Excerpts from a dataset

━━━━━━━━━━━━━━━━━━━━━━━━━━━━━━

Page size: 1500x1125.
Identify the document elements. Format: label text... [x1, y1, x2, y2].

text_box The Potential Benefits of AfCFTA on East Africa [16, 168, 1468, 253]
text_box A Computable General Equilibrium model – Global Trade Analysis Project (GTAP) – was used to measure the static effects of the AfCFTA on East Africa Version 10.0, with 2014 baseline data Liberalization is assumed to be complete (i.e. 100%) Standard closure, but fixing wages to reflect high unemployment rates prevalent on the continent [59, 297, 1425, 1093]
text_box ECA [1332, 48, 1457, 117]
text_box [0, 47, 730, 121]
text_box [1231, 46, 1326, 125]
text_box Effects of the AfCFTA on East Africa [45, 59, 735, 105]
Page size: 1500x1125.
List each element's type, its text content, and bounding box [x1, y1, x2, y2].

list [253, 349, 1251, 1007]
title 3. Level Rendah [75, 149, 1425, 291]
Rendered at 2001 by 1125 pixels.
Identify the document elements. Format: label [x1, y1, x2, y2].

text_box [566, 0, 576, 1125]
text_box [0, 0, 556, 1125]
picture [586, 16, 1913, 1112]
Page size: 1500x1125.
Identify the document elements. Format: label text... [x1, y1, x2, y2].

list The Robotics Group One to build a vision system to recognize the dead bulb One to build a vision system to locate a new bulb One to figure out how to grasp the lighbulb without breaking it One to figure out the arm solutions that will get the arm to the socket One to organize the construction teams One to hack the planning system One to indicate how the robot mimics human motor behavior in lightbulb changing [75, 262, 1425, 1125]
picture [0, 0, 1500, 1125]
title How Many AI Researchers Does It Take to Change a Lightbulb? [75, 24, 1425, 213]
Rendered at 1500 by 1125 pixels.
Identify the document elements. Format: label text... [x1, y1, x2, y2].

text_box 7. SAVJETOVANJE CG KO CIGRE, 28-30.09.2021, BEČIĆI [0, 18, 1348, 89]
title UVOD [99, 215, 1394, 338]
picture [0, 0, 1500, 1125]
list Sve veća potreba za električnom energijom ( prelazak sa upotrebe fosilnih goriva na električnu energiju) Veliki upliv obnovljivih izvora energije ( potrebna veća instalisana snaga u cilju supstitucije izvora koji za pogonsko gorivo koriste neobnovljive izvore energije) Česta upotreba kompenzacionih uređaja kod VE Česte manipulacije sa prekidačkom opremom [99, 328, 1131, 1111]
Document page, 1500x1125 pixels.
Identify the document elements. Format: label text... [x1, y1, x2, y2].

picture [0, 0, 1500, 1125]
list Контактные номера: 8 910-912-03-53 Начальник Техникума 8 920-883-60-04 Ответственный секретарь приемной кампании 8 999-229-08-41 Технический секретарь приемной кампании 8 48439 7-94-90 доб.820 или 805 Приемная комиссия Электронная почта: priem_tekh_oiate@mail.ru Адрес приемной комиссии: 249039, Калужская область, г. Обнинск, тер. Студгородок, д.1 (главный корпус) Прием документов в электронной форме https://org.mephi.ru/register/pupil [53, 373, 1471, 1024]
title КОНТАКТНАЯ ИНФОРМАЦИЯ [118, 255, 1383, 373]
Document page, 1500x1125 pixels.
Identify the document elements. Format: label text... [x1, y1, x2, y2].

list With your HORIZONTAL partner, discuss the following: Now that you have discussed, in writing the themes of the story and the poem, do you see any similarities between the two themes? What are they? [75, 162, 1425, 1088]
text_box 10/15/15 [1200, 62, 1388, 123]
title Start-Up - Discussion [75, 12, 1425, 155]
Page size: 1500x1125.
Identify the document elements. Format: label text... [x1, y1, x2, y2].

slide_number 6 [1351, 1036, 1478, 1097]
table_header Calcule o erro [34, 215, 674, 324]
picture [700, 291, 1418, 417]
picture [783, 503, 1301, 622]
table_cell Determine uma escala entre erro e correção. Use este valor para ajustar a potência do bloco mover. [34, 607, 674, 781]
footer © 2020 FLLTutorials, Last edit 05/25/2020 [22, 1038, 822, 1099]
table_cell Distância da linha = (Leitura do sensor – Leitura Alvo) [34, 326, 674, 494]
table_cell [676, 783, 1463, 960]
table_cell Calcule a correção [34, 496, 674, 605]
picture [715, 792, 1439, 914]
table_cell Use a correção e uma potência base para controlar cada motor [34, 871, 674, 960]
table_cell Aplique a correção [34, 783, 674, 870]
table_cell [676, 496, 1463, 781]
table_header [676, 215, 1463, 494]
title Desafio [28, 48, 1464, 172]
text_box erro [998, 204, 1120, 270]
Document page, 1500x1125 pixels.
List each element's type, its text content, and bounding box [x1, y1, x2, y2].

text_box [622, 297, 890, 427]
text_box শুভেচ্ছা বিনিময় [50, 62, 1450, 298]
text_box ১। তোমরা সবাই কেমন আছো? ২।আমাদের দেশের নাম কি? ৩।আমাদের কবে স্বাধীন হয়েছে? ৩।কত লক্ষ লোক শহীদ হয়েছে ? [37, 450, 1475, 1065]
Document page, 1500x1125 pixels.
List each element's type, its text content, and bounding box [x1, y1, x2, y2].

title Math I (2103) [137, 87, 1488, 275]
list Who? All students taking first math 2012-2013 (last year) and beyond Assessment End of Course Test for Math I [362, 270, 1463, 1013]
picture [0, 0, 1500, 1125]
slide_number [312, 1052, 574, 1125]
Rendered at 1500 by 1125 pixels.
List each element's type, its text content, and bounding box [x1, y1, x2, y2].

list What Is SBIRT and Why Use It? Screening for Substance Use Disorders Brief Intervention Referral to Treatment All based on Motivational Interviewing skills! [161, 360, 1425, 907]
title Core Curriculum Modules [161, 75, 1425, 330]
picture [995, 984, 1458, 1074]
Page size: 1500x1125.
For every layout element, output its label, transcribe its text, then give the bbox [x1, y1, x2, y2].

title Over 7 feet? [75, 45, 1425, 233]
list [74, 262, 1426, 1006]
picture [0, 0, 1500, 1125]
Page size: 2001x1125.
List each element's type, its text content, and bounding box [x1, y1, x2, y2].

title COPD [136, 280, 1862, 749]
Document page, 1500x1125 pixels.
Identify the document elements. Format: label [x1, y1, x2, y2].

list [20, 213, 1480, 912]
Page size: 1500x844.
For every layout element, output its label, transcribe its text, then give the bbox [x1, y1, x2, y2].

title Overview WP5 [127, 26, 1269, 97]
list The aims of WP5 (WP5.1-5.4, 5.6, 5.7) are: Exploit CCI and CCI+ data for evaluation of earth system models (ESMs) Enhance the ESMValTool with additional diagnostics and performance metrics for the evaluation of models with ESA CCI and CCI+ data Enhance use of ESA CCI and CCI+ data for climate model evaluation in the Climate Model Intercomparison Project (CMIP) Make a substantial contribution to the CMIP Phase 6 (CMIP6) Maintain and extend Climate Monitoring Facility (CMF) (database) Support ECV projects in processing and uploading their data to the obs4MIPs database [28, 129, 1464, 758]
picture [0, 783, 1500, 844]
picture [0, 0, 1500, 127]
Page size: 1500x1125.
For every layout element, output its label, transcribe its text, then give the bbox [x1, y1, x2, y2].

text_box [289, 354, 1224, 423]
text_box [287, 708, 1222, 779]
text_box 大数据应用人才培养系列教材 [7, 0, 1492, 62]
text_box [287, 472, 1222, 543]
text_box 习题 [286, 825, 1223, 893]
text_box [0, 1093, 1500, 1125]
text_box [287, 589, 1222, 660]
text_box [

━━━━━━━━━━━━━━━━━━━━━━━━━━━━━━

(Exercise): Repeat every record exactly, so that nothing is lost or altered.

(Result):
Page size: 1500x1125.
Identify the document elements. Format: label text... [x1, y1, x2, y2].

text_box The Potential Benefits of AfCFTA on East Africa [16, 168, 1468, 253]
text_box A Computable General Equilibrium model – Global Trade Analysis Project (GTAP) – was used to measure the static effects of the AfCFTA on East Africa Version 10.0, with 2014 baseline data Liberalization is assumed to be complete (i.e. 100%) Standard closure, but fixing wages to reflect high unemployment rates prevalent on the continent [59, 297, 1425, 1093]
text_box ECA [1332, 48, 1457, 117]
text_box [0, 47, 730, 121]
text_box [1231, 46, 1326, 125]
text_box Effects of the AfCFTA on East Africa [45, 59, 735, 105]
Page size: 1500x1125.
List each element's type, its text content, and bounding box [x1, y1, x2, y2].

list [253, 349, 1251, 1007]
title 3. Level Rendah [75, 149, 1425, 291]
Rendered at 2001 by 1125 pixels.
Identify the document elements. Format: label [x1, y1, x2, y2].

text_box [566, 0, 576, 1125]
text_box [0, 0, 556, 1125]
picture [586, 16, 1913, 1112]
Page size: 1500x1125.
Identify the document elements. Format: label text... [x1, y1, x2, y2].

list The Robotics Group One to build a vision system to recognize the dead bulb One to build a vision system to locate a new bulb One to figure out how to grasp the lighbulb without breaking it One to figure out the arm solutions that will get the arm to the socket One to organize the construction teams One to hack the planning system One to indicate how the robot mimics human motor behavior in lightbulb changing [75, 262, 1425, 1125]
picture [0, 0, 1500, 1125]
title How Many AI Researchers Does It Take to Change a Lightbulb? [75, 24, 1425, 213]
Rendered at 1500 by 1125 pixels.
Identify the document elements. Format: label text... [x1, y1, x2, y2].

text_box 7. SAVJETOVANJE CG KO CIGRE, 28-30.09.2021, BEČIĆI [0, 18, 1348, 89]
title UVOD [99, 215, 1394, 338]
picture [0, 0, 1500, 1125]
list Sve veća potreba za električnom energijom ( prelazak sa upotrebe fosilnih goriva na električnu energiju) Veliki upliv obnovljivih izvora energije ( potrebna veća instalisana snaga u cilju supstitucije izvora koji za pogonsko gorivo koriste neobnovljive izvore energije) Česta upotreba kompenzacionih uređaja kod VE Česte manipulacije sa prekidačkom opremom [99, 328, 1131, 1111]
Document page, 1500x1125 pixels.
Identify the document elements. Format: label text... [x1, y1, x2, y2].

picture [0, 0, 1500, 1125]
list Контактные номера: 8 910-912-03-53 Начальник Техникума 8 920-883-60-04 Ответственный секретарь приемной кампании 8 999-229-08-41 Технический секретарь приемной кампании 8 48439 7-94-90 доб.820 или 805 Приемная комиссия Электронная почта: priem_tekh_oiate@mail.ru Адрес приемной комиссии: 249039, Калужская область, г. Обнинск, тер. Студгородок, д.1 (главный корпус) Прием документов в электронной форме https://org.mephi.ru/register/pupil [53, 373, 1471, 1024]
title КОНТАКТНАЯ ИНФОРМАЦИЯ [118, 255, 1383, 373]
Document page, 1500x1125 pixels.
Identify the document elements. Format: label text... [x1, y1, x2, y2].

list With your HORIZONTAL partner, discuss the following: Now that you have discussed, in writing the themes of the story and the poem, do you see any similarities between the two themes? What are they? [75, 162, 1425, 1088]
text_box 10/15/15 [1200, 62, 1388, 123]
title Start-Up - Discussion [75, 12, 1425, 155]
Page size: 1500x1125.
Identify the document elements. Format: label text... [x1, y1, x2, y2].

slide_number 6 [1351, 1036, 1478, 1097]
table_header Calcule o erro [34, 215, 674, 324]
picture [700, 291, 1418, 417]
picture [783, 503, 1301, 622]
table_cell Determine uma escala entre erro e correção. Use este valor para ajustar a potência do bloco mover. [34, 607, 674, 781]
footer © 2020 FLLTutorials, Last edit 05/25/2020 [22, 1038, 822, 1099]
table_cell Distância da linha = (Leitura do sensor – Leitura Alvo) [34, 326, 674, 494]
table_cell [676, 783, 1463, 960]
table_cell Calcule a correção [34, 496, 674, 605]
picture [715, 792, 1439, 914]
table_cell Use a correção e uma potência base para controlar cada motor [34, 871, 674, 960]
table_cell Aplique a correção [34, 783, 674, 870]
table_cell [676, 496, 1463, 781]
table_header [676, 215, 1463, 494]
title Desafio [28, 48, 1464, 172]
text_box erro [998, 204, 1120, 270]
Document page, 1500x1125 pixels.
List each element's type, its text content, and bounding box [x1, y1, x2, y2].

text_box [622, 297, 890, 427]
text_box শুভেচ্ছা বিনিময় [50, 62, 1450, 298]
text_box ১। তোমরা সবাই কেমন আছো? ২।আমাদের দেশের নাম কি? ৩।আমাদের কবে স্বাধীন হয়েছে? ৩।কত লক্ষ লোক শহীদ হয়েছে ? [37, 450, 1475, 1065]
Document page, 1500x1125 pixels.
List each element's type, its text content, and bounding box [x1, y1, x2, y2].

title Math I (2103) [137, 87, 1488, 275]
list Who? All students taking first math 2012-2013 (last year) and beyond Assessment End of Course Test for Math I [362, 270, 1463, 1013]
picture [0, 0, 1500, 1125]
slide_number [312, 1052, 574, 1125]
Rendered at 1500 by 1125 pixels.
List each element's type, its text content, and bounding box [x1, y1, x2, y2].

list What Is SBIRT and Why Use It? Screening for Substance Use Disorders Brief Intervention Referral to Treatment All based on Motivational Interviewing skills! [161, 360, 1425, 907]
title Core Curriculum Modules [161, 75, 1425, 330]
picture [995, 984, 1458, 1074]
Page size: 1500x1125.
For every layout element, output its label, transcribe its text, then give the bbox [x1, y1, x2, y2].

title Over 7 feet? [75, 45, 1425, 233]
list [74, 262, 1426, 1006]
picture [0, 0, 1500, 1125]
Page size: 2001x1125.
List each element's type, its text content, and bounding box [x1, y1, x2, y2].

title COPD [136, 280, 1862, 749]
Document page, 1500x1125 pixels.
Identify the document elements. Format: label [x1, y1, x2, y2].

list [20, 213, 1480, 912]
Page size: 1500x844.
For every layout element, output its label, transcribe its text, then give the bbox [x1, y1, x2, y2].

title Overview WP5 [127, 26, 1269, 97]
list The aims of WP5 (WP5.1-5.4, 5.6, 5.7) are: Exploit CCI and CCI+ data for evaluation of earth system models (ESMs) Enhance the ESMValTool with additional diagnostics and performance metrics for the evaluation of models with ESA CCI and CCI+ data Enhance use of ESA CCI and CCI+ data for climate model evaluation in the Climate Model Intercomparison Project (CMIP) Make a substantial contribution to the CMIP Phase 6 (CMIP6) Maintain and extend Climate Monitoring Facility (CMF) (database) Support ECV projects in processing and uploading their data to the obs4MIPs database [28, 129, 1464, 758]
picture [0, 783, 1500, 844]
picture [0, 0, 1500, 127]
Page size: 1500x1125.
For every layout element, output its label, transcribe its text, then give the bbox [x1, y1, x2, y2].

text_box [289, 354, 1224, 423]
text_box [287, 708, 1222, 779]
text_box 大数据应用人才培养系列教材 [7, 0, 1492, 62]
text_box [287, 472, 1222, 543]
text_box 习题 [286, 825, 1223, 893]
text_box [0, 1093, 1500, 1125]
text_box [287, 589, 1222, 660]
text_box [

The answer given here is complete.